Insgesamt gab es 1.012 Messerdelikte von Anfang 2023 bis Mitte 2024 in deutschen Bahnhöfen und Zügen, was doch noch einmal zeigt, dass sich das Phänomen breit in der Fläche verteilt. CDU-Generalsekretär Carsten Linnemann kritisiert Nancy Faeser dafür, sich derzeit mit einer „Sicherheitstour“ in Wahlwerbung für die SPD zu versuchen, aber als Innenministerin nicht „hart zu durchzugreifen“. An den Hotspots der Gewalt müssten „klare Regeln und Verbotszonen“ her, meinte der Generalist.
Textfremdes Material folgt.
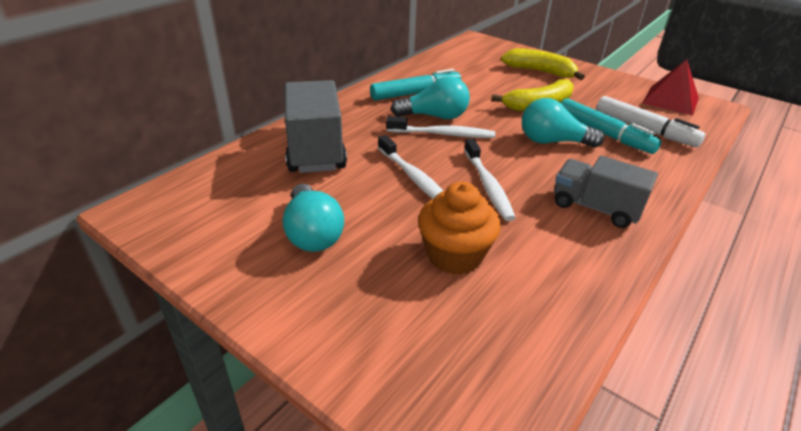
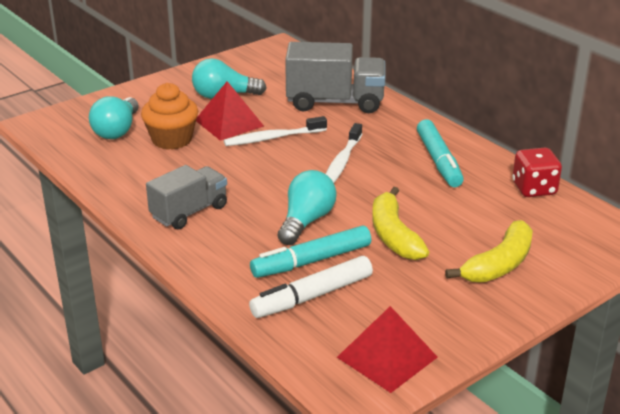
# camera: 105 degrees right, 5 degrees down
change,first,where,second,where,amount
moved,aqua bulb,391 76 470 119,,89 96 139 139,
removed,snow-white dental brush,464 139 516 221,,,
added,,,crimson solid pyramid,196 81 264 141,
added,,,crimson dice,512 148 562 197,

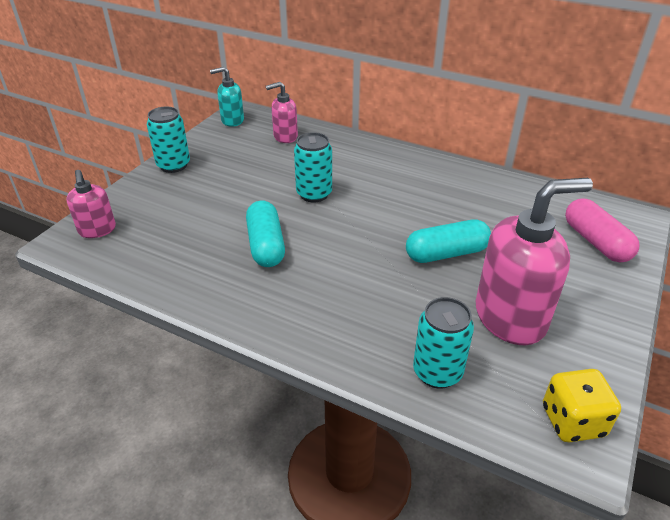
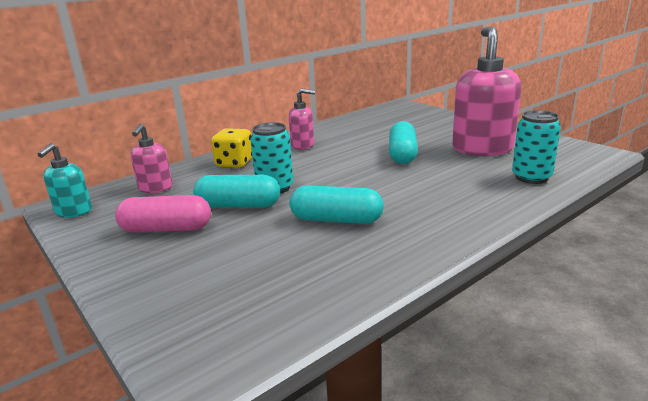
# camera: 65 degrees left, 15 degrees down
change,first,where,second,where,amount
moved,rose-pink soap pump,66 170 116 238,,289 88 315 150,
removed,aqua can,147 107 190 173,,,
moved,bright yellow dice,543 369 621 443,,211 128 252 168,
moved,rose-pink pill,565 198 639 263,,115 195 211 233,
added,,,aqua pill,193 175 280 208,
Faeser hat gerade erst angekündigt, den „Umgang mit Messern im öffentlichen Raum“ weiter einzuschränken. Das bedeutet ein Verbot für Messer über sechs Zentimeter Klingenlänge und ähnliche Placebo-Maßnahmen, die am grundlegenden Problem nichts ändern.

Der Osten holt auf

Für die AfD fordert der thüringische Bundestagsabgeordnete Stephan Brandner stattdessen, was weder Linnemann noch Faeser fordern oder tun, nämlich „gesicherte Grenzen“, „harte Strafen“ und „konsequente schnelle Abschiebungen“.

Blickt man in die Fläche, dann ist die Anzahl der Messerangriffe zuletzt auch in den ostdeutschen Bundesländern steil angestiegen, so in Sachsen-Anhalt von 615 Taten im Jahr 2020 auf 1.069 im letzten Jahr (+ 74 %), wie auch der MDR https://www.mdr.de/nachrichten/deutschland/gesellschaft/messerangriffe-statistik-taeter-nationalitaet-bedeutung-kriminologe-102.html seinen „Lesern“ nicht durchweg verheimlicht. In Sachsen ging es von 1.156 auf 1.373 Taten im gleichen Zeitraum (+ 19 %). Thüringen startete niedrig mit 106 Taten im Jahr 2020, die sich aber bis 2023 auf 418 Delikte vervierfachten (+294 %).